Trick #2: Write zero to memory without using regular store instructions (this will actually write zero to an entire 32-byte aligned block). This isn't really a 'trick' per say since the dcbz instruction is suppose to behave in such a manner, but you get the idea.

Summary:
Write 1 to virtual address 0x80001500
Make block exclusive (via dcbst) to force update to physical memory
Do a temp load to prove value the word value at physical address is 1
Zero the cache block
Force block to be written to physical (via dcbst)
Load value from physical memory
It will equal 0 (disc drive lights up)

Code:
#Disable INTs; not done correctly! Do not copy this for your regular cheat codes!

mfmsr r3

rlwinm r12, r3, 0, 17, 15

mtmsr r12

#Write 1 to 0x80001500

lis r12, 0x8000

li r11, 1

stwu r11, 0x1500 (r12)

#Make sure updates are in physical memory, keep block exclusive

dcbst 0, r12

#At this moment, physical addr 0x00001500 = 1. We will verify this. If not true, skip lightning up disc drive

lis r10, 0xC000

lwz r11, 0x1500 (r10)

cmpwi r11, 1

bne- restore_ints

#Zero out cache block now, block now tagged with M

#This instruction zero's out the data for the block in cached memory

dcbz 0, r12

#However, let's make sure the changes also go the physical memory

dcbst 0, r12

#Now load value from physical, if null disc drive will light up

lwz r11, 0x1500 (r10)

cmpwi r11, 0

bne- restore_ints

#Disc Drive

lis r12, 0xCD00

lwz r0, 0x00C0 (r12)

ori r0, r0, 0x0020

stw r0, 0x00C0 (r12)

#Restore INTs. #Copy current MSR into r12

#Not done correctly!
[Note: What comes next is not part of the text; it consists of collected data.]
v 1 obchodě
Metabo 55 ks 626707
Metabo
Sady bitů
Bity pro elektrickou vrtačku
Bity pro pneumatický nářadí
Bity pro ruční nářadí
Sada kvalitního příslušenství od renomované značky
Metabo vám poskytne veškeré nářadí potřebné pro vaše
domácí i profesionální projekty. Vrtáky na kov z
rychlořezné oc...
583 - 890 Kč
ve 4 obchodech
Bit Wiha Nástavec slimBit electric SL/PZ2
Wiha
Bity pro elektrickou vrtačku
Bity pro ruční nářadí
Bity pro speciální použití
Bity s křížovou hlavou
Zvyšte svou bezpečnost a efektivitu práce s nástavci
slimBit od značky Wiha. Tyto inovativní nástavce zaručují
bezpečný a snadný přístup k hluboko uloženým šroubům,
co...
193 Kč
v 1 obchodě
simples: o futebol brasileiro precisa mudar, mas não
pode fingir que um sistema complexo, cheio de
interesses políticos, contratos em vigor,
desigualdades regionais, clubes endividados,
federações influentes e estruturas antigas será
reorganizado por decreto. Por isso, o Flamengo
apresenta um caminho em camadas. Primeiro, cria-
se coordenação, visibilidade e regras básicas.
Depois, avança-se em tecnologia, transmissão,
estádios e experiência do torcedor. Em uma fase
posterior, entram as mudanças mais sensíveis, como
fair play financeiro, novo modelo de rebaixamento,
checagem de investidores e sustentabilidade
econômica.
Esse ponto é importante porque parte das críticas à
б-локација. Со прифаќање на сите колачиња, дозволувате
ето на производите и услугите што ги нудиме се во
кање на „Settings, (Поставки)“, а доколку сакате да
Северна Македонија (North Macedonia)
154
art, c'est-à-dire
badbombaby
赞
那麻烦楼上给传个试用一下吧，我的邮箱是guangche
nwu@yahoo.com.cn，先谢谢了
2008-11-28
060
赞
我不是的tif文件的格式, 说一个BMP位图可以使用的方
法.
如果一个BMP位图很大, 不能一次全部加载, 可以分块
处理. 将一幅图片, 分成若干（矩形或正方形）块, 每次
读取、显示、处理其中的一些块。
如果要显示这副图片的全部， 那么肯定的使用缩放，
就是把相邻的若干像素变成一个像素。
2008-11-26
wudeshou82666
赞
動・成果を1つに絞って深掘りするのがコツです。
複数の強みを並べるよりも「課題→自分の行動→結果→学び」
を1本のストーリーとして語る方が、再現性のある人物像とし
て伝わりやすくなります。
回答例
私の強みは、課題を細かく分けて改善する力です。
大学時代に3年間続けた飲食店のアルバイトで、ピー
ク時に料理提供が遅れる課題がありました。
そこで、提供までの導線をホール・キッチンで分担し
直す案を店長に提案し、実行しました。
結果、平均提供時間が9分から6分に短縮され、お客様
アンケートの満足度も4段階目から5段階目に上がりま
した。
Do not copy this for your regular cheat codes!

restore_ints: 

mfmsr r12

#Insert r3's EE bit into r12, overwriting r12's EE bit

rlwimi r12, r3, 0, 16, 16

#Update MSR

mtmsr r12

#End C0

#blr

---

Trick #3: Write value of 1 to virtual, then immediately write 2 to physical afterwards. However with some cache trickery, when we load the word value from physical memory, it will be the stale value of 1.

Summary:
Flush block at 0x80001500
Write 1 to 0x80001500
Write 2 to 0xC0001500 immediately afterwards
dcbst on cache block to overwrite the 2 with the earlier value of 1
Load value from 0xC0001500
It will be 1 (not 2) and disc drive will light.

Code:
#Disable INTs; not done correctly! Do not copy this for your regular cheat codes!

mfmsr r3

rlwinm r12, r3, 0, 17, 15

mtmsr r12

#First flush the block to make sure it cannot be in the exclusive state after our write

lis r12, 0x8000

ori r12, r12, 0x1500

dcbf 0, r12

#Set r10 to 0xC000

lis r10, 0xC000

#Set values 1 and 2 in their registers

li r11, 1

li r9, 2

#Write 1 to 0x80001500 first!

#Then Write 2 to 0xC0001500 (physical)

stw r11, 0 (r12)

stw r9, 0x1500 (r10)

#Force cache block at 0x80001500 to update to physical memory now

#This will overwrite the newly written value of 2 present at 0x00001500/0xC0001500

dcbst 0, r12

#Now Load from physical & check. If 1 (old value), disc drive will light up

lwz r11, 0x1500 (r10)

cmpwi r11, 2

beq- restore_ints

#Disc Drive

lis r12, 0xCD00

lwz r0, 0x00C0 (r12)

ori r0, r0, 0x0020

stw r0, 0x00C0 (r12)

#Restore INTs. #Copy current MSR into r12

#Not done correctly! Do not copy this for your regular cheat codes!

restore_ints:

mfmsr r12

#Insert r3's EE bit into r12, overwriting r12's EE bit

rlwimi r12, r3, 0, 16, 16

#Update MSR

mtmsr r12

#End C0

#blr

And that's it for Cache, happy coding!